There will be four Political Geography sessions in total, including a panel on Political Geography and a meeting to discuss the possibility of creating a specialised study group. There are two sessions with open call for papers listed below. Please contact the session organisers if you are interested in participating. Abstracts are due by the 5th of April.
Session 1: Border Studies in Australian and New Zealand Geography
Andrew Burridge (Macquarie University), Umut Ozguc (Deakin University) and Ari Jerrems (Monash University)
In 1961, 60 years prior to this year’s IAG conference, the late Victor Prescott arrived in Australia, and took up a position at the University of Melbourne in Geography, perhaps the most influential figure in international border studies in Australia, publishing works including The Geography of Frontiers and Boundaries in 1965. Much has changed since this time, notably through the development of critical border studies, significantly expanding the scope and diversity of the ways in which we conceptualise borders. Despite growing prominence of border studies within geography, it remains a marginalised area of research in Australia and New Zealand. While across the globe there are numerous border studies groups, conferences, and associations, in Australia and NZ there are still fewer connections that bring border scholars together. In response to the theme of this year’s conference, ‘remembering, reimagining geography’, we are seeking submissions for a paper session that critically examines both the past and future of border studies in Australian and NZ geography. This includes border studies scholars working from Australia/NZ, and/or on Australian/NZ borders.

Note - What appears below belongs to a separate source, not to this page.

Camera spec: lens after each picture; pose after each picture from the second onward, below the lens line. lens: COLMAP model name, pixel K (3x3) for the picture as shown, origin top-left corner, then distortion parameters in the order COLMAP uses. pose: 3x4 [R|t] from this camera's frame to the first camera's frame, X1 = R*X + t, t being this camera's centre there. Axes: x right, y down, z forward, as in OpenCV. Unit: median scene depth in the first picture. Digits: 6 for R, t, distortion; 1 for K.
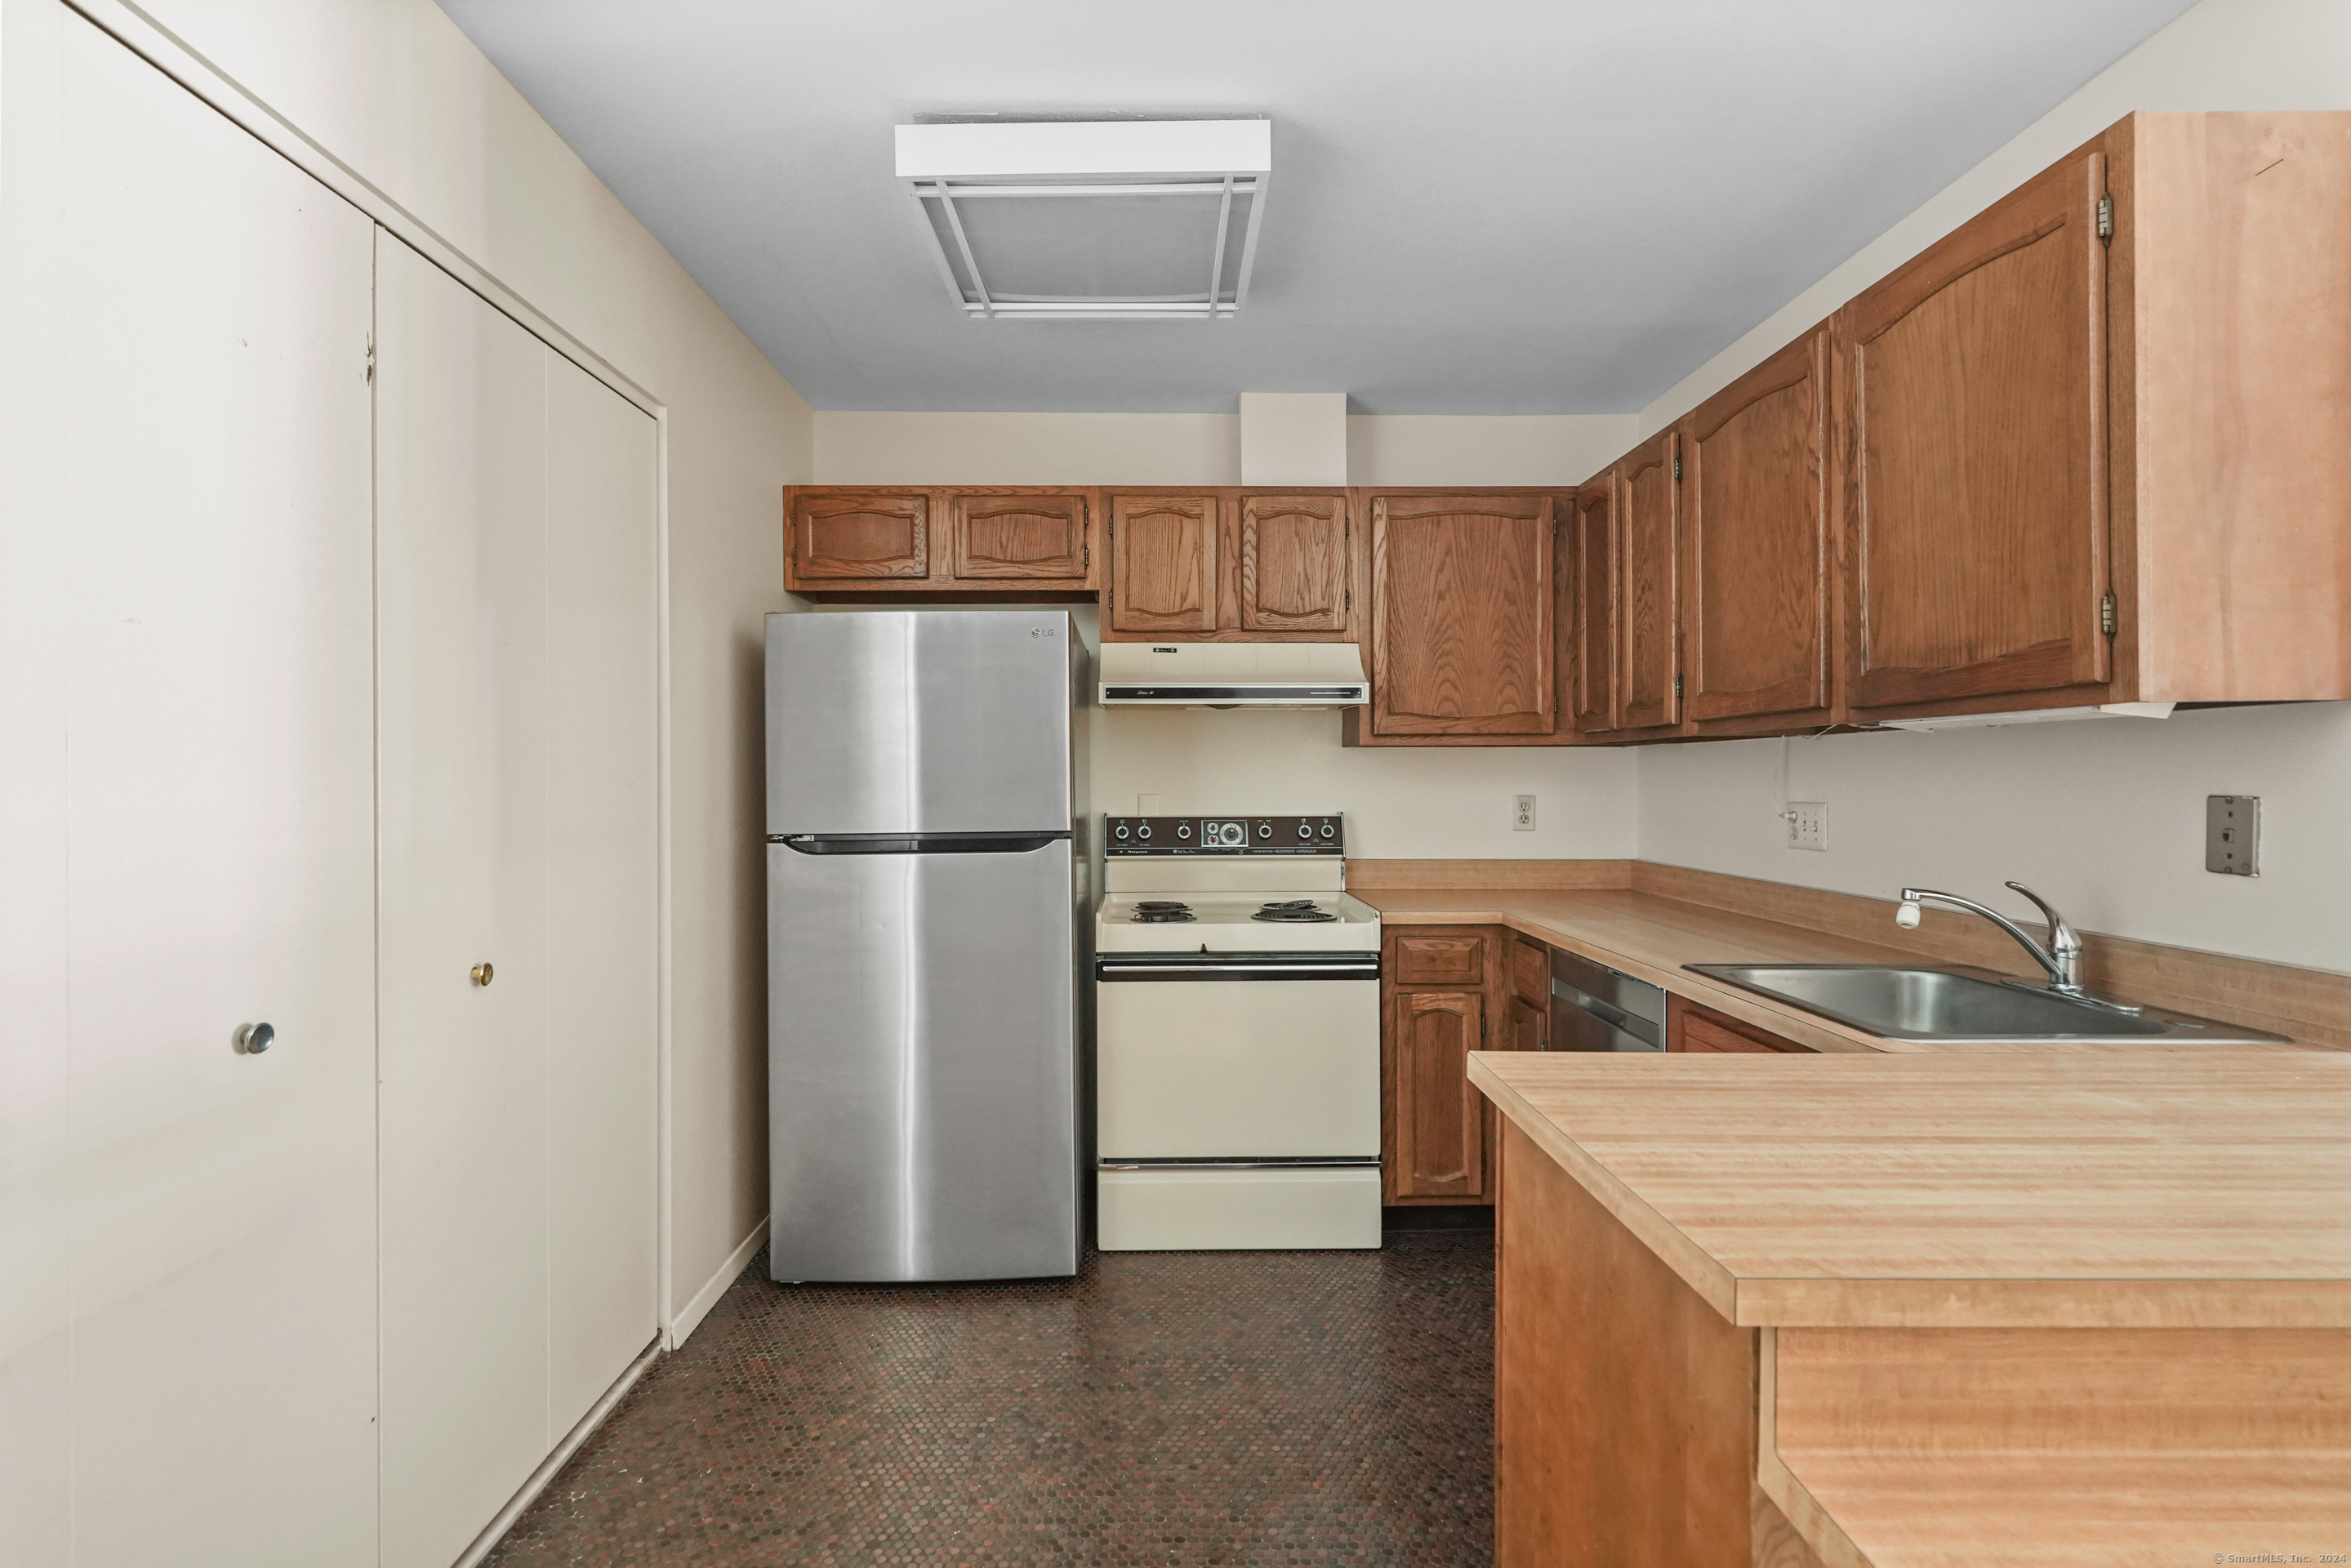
lens RADIAL K [[1130.7, 0, 1172.5], [0, 1130.7, 787.4], [0, 0, 1]] dist [-0.001131, 0.001430]
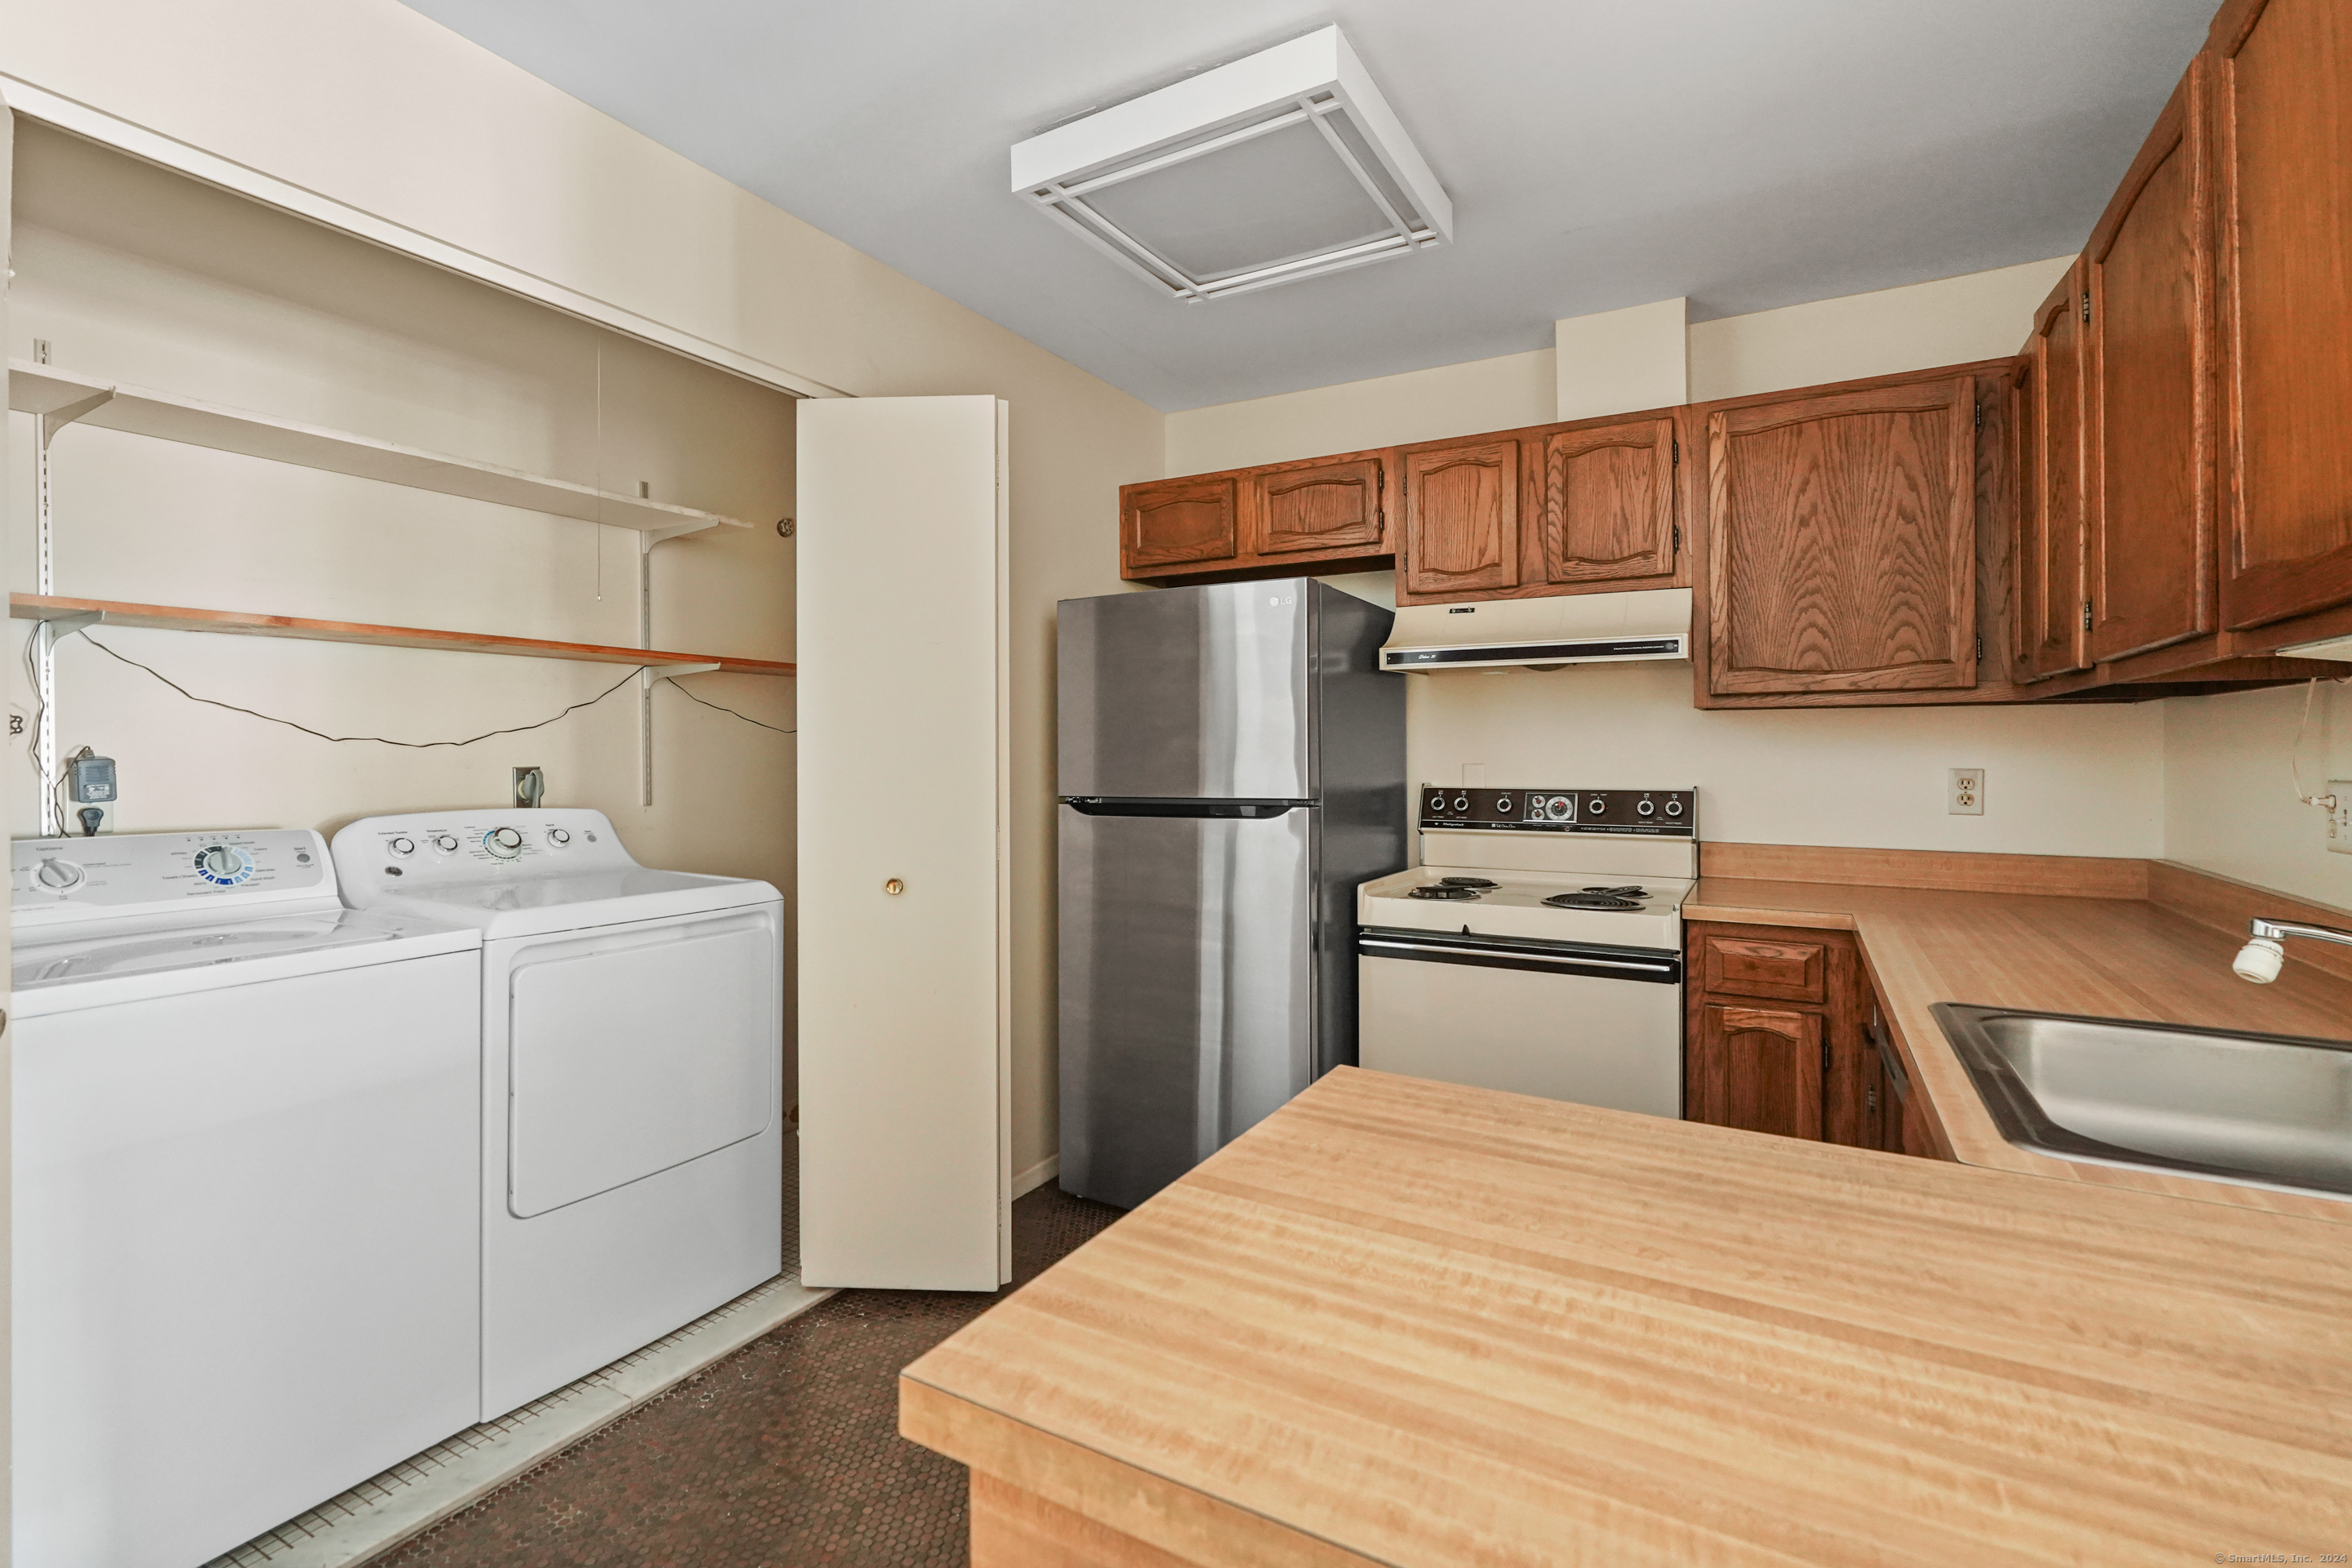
lens RADIAL K [[1075.2, 0, 1171.5], [0, 1075.2, 762.3], [0, 0, 1]] dist [-0.003937, 0.001809]
pose [[0.863275, 0.005802, -0.504701, 0.245820], [-0.004655, 0.999983, 0.003533, 0.002763], [0.504713, -0.000701, 0.863287, 0.109508]]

Topics might include: – The history and/or future of border studies in Australia/NZ – Researching and/or teaching border studies in/from Australian/NZ institutions – Colonial and frontier borders – Indigenous borders/border studies – Onshore and offshore detention – Pandemic and quarantine borders.
Contact: Andrew Burridge, andrew.burridge@mq.edu.au
Session 16: Remembering, Reimaging Political Space
Ari Jerrems (Monash University) and Adam David Morton (University of Sydney)
Political space, understood as the frameworks, infrastructures and geographies through which politics is exercised, has long been the site of intense contestation. In recent times, dominant constellations have been challenged by an array of social movements with diverse objectives, from contesting extractivism to forging spaces of autonomy and defending Indigenous sovereignties. At the same time, there have been numerous violent reassertions of state power often upholding colonial hierarchies and the interests of capital. To make sense of the current political landscape this session builds on the conference theme, bringing together papers seeking to remember and reimagine political space. On the one hand, papers will analyse the constitution of dominant notions of territory and sovereignty, from the violent bordering practices through which they are defended to the colonial imaginaries and violent histories underpinning them. On the other hand, papers will attempt to think political space otherwise, building on the imaginaries and practices of diverse thinkers, movements and anti-colonial struggles.